--- What is expected ---
Transcribe exactly every line from the one containing "Use 6 decimals" down to the final line of the listing below, including both, and leave out the rest.

--- Dataset records ---

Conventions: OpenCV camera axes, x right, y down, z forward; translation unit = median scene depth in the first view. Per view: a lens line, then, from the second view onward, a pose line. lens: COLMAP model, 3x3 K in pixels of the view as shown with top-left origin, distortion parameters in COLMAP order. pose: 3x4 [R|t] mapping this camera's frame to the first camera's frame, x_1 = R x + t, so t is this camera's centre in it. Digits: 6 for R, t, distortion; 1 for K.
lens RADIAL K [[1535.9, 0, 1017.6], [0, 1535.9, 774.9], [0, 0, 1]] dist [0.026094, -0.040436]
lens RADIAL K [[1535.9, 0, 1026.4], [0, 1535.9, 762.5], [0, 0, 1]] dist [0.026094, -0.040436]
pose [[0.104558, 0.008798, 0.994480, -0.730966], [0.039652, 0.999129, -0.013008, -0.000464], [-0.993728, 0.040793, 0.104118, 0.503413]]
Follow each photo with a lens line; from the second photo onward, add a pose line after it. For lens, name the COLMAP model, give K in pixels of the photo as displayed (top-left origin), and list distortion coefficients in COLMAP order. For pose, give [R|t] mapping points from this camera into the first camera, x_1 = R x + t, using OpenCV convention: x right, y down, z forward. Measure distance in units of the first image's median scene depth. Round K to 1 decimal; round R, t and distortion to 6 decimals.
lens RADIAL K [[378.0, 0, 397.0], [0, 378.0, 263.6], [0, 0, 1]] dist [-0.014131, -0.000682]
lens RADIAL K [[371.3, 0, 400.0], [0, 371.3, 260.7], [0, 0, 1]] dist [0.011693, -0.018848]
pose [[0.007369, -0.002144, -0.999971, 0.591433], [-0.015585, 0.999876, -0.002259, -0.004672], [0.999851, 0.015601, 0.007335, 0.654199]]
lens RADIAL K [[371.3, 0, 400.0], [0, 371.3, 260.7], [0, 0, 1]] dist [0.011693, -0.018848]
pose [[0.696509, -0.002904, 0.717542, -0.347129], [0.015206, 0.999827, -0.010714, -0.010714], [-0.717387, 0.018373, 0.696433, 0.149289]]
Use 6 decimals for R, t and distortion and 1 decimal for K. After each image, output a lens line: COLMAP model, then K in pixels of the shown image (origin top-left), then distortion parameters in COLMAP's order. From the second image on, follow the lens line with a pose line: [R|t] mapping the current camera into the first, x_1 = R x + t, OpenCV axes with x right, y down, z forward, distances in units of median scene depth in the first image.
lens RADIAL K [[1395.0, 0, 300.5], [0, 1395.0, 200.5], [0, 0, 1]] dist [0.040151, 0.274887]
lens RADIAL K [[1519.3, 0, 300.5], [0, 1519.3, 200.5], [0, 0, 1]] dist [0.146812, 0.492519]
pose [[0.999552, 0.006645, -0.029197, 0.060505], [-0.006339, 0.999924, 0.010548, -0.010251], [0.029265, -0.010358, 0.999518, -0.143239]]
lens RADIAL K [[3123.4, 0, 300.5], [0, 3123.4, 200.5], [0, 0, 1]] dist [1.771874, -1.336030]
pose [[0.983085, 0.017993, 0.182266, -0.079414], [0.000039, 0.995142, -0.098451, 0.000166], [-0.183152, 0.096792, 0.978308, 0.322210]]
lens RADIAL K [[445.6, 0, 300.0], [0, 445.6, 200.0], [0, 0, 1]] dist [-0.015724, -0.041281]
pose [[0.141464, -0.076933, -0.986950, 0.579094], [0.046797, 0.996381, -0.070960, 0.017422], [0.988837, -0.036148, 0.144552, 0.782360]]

--- Solution for this exercise ---
Use 6 decimals for R, t and distortion and 1 decimal for K. After each image, output a lens line: COLMAP model, then K in pixels of the shown image (origin top-left), then distortion parameters in COLMAP's order. From the second image on, follow the lens line with a pose line: [R|t] mapping the current camera into the first, x_1 = R x + t, OpenCV axes with x right, y down, z forward, distances in units of median scene depth in the first image.
lens RADIAL K [[1395.0, 0, 300.5], [0, 1395.0, 200.5], [0, 0, 1]] dist [0.040151, 0.274887]
lens RADIAL K [[1519.3, 0, 300.5], [0, 1519.3, 200.5], [0, 0, 1]] dist [0.146812, 0.492519]
pose [[0.999552, 0.006645, -0.029197, 0.060505], [-0.006339, 0.999924, 0.010548, -0.010251], [0.029265, -0.010358, 0.999518, -0.143239]]
lens RADIAL K [[3123.4, 0, 300.5], [0, 3123.4, 200.5], [0, 0, 1]] dist [1.771874, -1.336030]
pose [[0.983085, 0.017993, 0.182266, -0.079414], [0.000039, 0.995142, -0.098451, 0.000166], [-0.183152, 0.096792, 0.978308, 0.322210]]
lens RADIAL K [[445.6, 0, 300.0], [0, 445.6, 200.0], [0, 0, 1]] dist [-0.015724, -0.041281]
pose [[0.141464, -0.076933, -0.986950, 0.579094], [0.046797, 0.996381, -0.070960, 0.017422], [0.988837, -0.036148, 0.144552, 0.782360]]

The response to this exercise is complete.